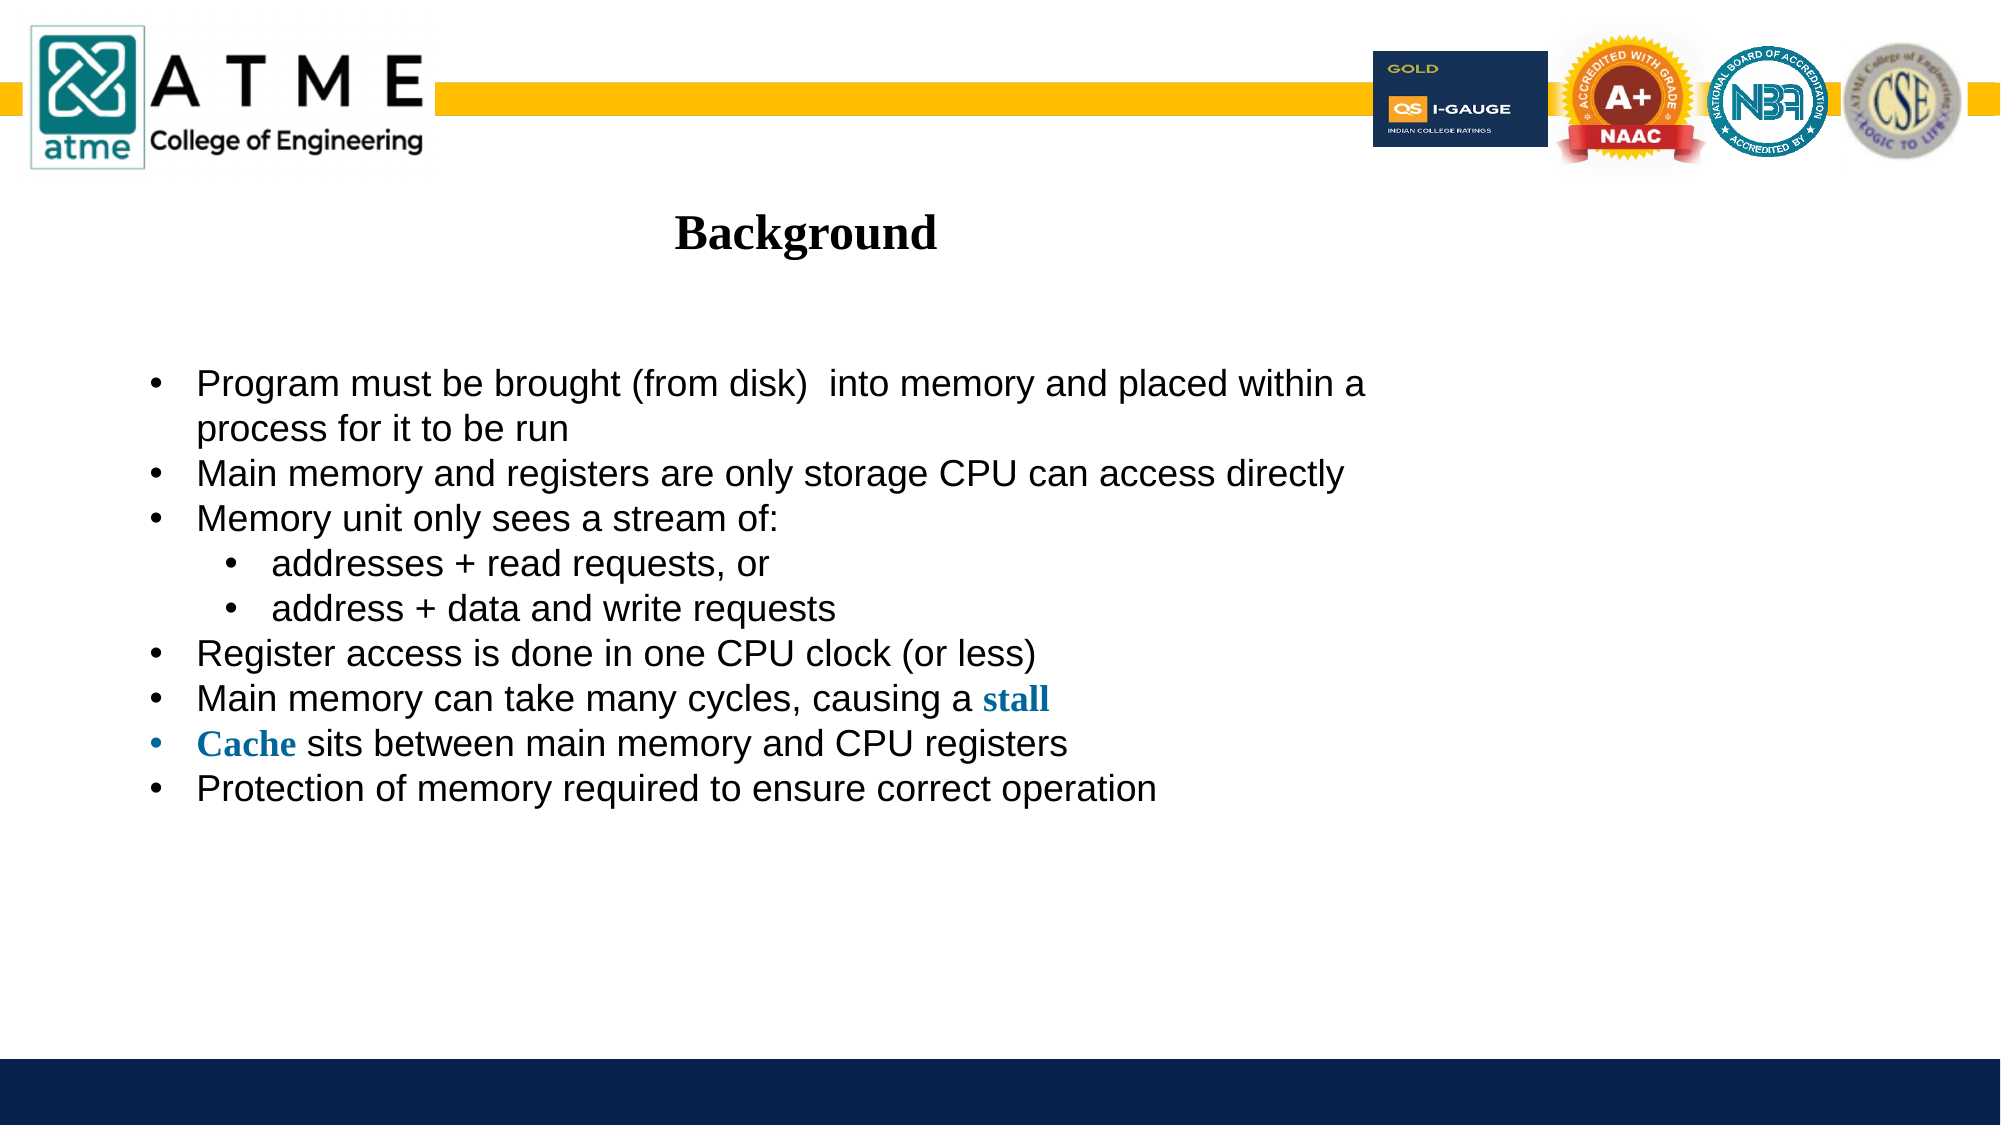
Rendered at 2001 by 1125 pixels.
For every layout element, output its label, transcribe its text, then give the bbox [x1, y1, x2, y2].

picture [0, 1059, 2001, 1125]
list Program must be brought (from disk) into memory and placed within a process for it to be run Main memory and registers are only storage CPU can access directly Memory unit only sees a stream of: addresses + read requests, or address + data and write requests Register access is done in one CPU clock (or less) Main memory can take many cycles, causing a stall Cache sits between main memory and CPU registers Protection of memory required to ensure correct operation [134, 352, 1393, 1088]
picture [1840, 26, 1968, 176]
title Background [659, 191, 1770, 287]
picture [22, 15, 435, 178]
picture [1373, 20, 1828, 180]
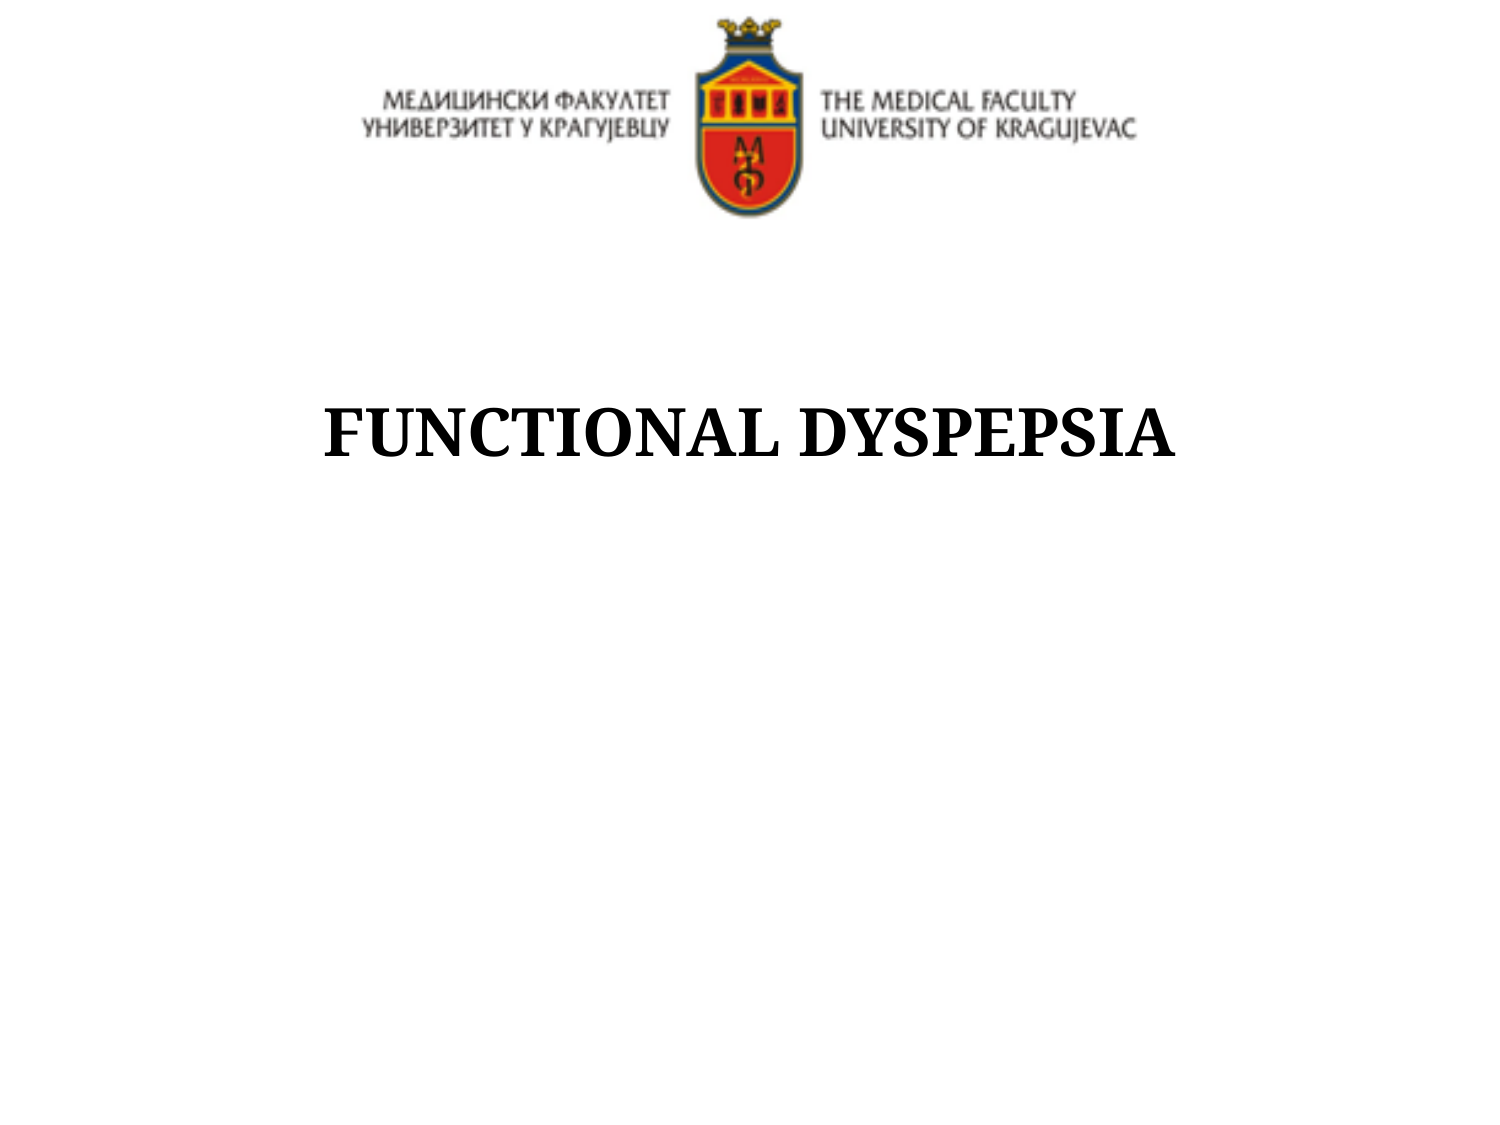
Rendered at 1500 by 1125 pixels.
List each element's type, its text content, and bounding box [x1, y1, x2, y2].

title FUNCTIONAL DYSPEPSIA [112, 349, 1388, 591]
picture [210, 12, 1351, 251]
= = =
*Your goal*.
How many lines in the records hold the string "pixels"? The number alone is the answer.

*Output below*.
2